Records supplied:
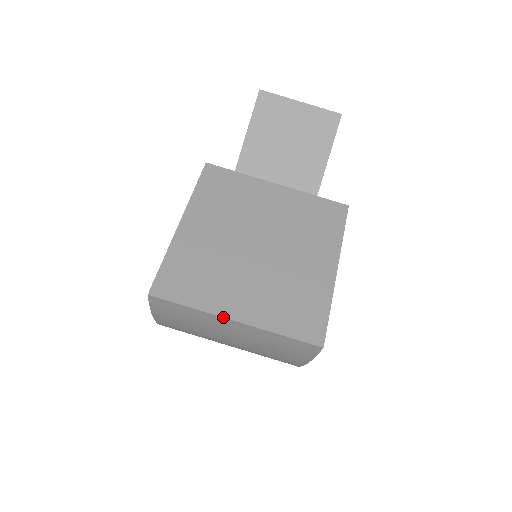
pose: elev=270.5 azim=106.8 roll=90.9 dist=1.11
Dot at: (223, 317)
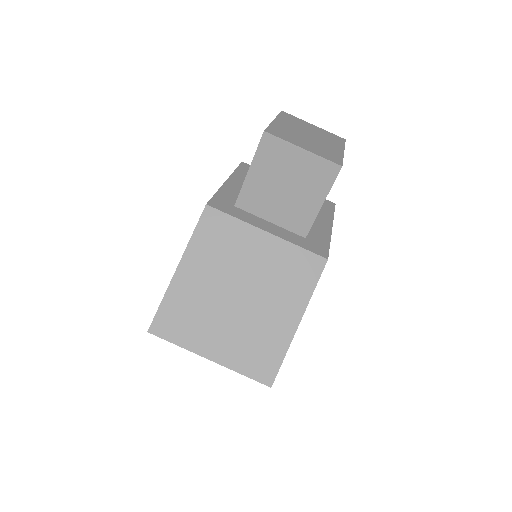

...

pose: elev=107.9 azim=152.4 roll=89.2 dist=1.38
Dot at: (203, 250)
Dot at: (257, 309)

Job: Copy the rows verbatim, starting with the line containing "pose: elev=270.5 azim=106.8" and ending with the line containing "Dot at: (223, 317)", including both of those lines.

Output for this task:
pose: elev=270.5 azim=106.8 roll=90.9 dist=1.11
Dot at: (223, 317)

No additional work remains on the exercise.